103 yıl önce topraklarımıza topla, tüfekle yapılan fiili işgal, günümüzde ekonomik, kültürel olarak devam etmektedir. Emperyalistler yine kendilerine işbirlikçiler bulmuş yer altı ve yer üstü kaynaklarımızı, fabrikalarımızı, limanlarımızı, 20 ege adasını ele geçirerek bizlere Yeni Sevr’i dayatmaktadır. Birinci Antiemperyalist Kurtuluş Savaşı’mız sonucunda elde ettiğimiz her kazanımız AKP’giller’in emperyalistlerle işbirliği ile kerte kerte yok edilmektedir. Halkımız, işsizlik ve açlık cehennemiyle kavrulmakta ve yok oluşa doğru sürüklendiğinin farkına bile varamamaktadır.

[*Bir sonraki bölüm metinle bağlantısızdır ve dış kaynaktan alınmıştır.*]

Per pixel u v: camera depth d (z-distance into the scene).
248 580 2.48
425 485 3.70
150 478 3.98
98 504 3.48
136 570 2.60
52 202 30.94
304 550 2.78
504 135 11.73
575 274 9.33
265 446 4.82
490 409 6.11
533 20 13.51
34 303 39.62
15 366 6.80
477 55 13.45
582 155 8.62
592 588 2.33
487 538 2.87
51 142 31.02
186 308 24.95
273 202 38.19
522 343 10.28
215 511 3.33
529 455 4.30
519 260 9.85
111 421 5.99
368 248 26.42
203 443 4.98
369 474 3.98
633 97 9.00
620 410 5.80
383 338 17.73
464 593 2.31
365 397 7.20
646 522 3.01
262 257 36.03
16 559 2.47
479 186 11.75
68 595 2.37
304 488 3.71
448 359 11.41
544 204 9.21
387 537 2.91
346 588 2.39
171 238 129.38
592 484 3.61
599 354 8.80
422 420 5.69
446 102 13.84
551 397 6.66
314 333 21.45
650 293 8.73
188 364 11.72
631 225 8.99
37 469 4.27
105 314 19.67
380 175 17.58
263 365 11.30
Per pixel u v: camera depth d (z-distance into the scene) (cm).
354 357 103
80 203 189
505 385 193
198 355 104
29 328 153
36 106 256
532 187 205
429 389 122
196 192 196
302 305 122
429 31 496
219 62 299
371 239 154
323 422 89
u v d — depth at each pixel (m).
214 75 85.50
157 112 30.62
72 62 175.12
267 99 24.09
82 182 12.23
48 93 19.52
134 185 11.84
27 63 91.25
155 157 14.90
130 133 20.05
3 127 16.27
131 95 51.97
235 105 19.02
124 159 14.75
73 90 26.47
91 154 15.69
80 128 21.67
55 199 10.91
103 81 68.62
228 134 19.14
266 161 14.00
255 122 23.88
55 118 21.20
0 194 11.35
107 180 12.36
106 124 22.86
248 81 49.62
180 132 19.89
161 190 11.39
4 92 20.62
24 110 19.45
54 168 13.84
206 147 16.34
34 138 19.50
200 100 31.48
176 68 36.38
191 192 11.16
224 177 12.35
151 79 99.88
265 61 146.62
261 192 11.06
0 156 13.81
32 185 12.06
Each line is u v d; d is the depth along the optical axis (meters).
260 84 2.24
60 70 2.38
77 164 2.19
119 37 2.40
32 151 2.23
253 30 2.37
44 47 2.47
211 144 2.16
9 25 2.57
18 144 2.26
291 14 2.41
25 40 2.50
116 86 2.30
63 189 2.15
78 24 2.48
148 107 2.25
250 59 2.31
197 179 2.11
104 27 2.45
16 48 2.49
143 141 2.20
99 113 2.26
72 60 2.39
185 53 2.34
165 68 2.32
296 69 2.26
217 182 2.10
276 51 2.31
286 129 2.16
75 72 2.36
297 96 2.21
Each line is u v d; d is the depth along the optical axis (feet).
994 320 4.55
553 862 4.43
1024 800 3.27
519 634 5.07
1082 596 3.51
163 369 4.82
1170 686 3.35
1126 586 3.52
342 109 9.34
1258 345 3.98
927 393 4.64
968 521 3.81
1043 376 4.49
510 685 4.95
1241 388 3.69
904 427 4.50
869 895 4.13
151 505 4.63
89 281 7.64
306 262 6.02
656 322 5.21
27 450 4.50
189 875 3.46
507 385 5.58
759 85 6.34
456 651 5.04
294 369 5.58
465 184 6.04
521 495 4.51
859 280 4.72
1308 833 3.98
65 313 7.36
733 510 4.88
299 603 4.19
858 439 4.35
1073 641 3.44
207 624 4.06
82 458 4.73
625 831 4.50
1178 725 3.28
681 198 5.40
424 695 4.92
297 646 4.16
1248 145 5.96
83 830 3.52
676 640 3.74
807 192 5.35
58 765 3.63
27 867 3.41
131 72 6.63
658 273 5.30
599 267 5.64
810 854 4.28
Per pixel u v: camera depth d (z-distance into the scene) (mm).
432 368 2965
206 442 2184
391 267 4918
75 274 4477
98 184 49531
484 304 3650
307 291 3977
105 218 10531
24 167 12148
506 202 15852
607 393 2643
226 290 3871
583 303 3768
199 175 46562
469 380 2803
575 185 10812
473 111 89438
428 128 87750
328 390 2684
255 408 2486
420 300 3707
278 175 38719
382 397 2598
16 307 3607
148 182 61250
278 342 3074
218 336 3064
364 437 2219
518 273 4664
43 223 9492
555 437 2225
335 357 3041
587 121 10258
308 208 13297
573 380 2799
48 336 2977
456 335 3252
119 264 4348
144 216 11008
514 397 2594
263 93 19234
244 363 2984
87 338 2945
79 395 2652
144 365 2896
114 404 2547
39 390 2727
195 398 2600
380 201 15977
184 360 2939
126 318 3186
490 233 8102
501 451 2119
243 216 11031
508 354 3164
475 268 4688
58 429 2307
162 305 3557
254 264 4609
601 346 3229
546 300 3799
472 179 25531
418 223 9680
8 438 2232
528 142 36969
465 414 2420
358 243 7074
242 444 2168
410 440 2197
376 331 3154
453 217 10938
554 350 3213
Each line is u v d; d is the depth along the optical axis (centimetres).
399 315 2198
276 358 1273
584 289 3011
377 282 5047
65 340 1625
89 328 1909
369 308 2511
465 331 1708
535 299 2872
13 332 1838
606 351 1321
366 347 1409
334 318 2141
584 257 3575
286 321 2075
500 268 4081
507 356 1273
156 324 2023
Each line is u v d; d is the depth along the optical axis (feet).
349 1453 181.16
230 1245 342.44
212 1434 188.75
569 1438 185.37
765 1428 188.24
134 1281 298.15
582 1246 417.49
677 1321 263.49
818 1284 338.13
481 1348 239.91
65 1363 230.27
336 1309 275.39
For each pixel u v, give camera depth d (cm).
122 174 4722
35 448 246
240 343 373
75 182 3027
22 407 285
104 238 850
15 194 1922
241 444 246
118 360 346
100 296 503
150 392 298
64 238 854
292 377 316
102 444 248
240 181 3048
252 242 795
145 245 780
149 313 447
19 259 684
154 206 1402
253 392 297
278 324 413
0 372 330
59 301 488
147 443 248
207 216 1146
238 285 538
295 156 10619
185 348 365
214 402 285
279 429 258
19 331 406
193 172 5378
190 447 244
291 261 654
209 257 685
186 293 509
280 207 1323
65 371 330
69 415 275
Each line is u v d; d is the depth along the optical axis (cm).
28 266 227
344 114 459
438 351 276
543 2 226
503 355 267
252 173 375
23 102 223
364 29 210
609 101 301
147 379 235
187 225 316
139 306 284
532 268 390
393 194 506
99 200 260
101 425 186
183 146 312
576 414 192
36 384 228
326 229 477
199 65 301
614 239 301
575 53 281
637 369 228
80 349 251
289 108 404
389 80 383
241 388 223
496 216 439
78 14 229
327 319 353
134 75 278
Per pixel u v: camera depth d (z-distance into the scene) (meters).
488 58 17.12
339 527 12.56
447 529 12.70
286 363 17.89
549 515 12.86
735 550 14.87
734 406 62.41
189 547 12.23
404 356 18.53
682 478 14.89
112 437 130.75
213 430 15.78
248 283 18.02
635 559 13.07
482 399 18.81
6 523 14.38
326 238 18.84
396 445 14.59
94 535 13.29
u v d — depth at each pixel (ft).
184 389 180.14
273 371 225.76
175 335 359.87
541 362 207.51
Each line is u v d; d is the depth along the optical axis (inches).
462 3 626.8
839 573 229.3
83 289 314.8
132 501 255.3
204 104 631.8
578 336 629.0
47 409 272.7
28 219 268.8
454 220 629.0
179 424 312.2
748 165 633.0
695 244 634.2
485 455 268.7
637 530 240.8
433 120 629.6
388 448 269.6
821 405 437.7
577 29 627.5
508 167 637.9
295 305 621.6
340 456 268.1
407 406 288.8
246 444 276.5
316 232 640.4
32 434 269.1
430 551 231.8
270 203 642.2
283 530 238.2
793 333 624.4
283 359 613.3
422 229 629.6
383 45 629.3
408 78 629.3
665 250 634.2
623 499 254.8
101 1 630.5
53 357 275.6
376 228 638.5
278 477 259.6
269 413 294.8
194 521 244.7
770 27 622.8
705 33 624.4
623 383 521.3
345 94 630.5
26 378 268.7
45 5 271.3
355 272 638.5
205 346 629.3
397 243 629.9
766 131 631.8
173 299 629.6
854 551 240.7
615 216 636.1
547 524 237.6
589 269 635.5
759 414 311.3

Ama emperyalistlerin ve işbirlikçilerinin unuttukları bir şey var; İşgal varsa direniş de var. Vatan topraklarını parsel parsel satan işbirlikçiler varsa, “Vatan aşkını söylemekten korkar hale gelmektense ölmek yeğdir” sözünü kendine şiar edinmiş yurtseverler de var.
Bir kere onları geldikleri gibi gönderdik. İkinci Kurtuluş Savaşçıları olarak ant olsun ki yine göndereceğiz. Bağımsız Türkiye’yi yeniden inşa edeceğiz. Kuvayımilliyeci Demirci Mehmet Efe’nin dediği gibi:
“Bir genç düşmana ilk kurşunu sıkmış, bundan sonrası bize düşer!”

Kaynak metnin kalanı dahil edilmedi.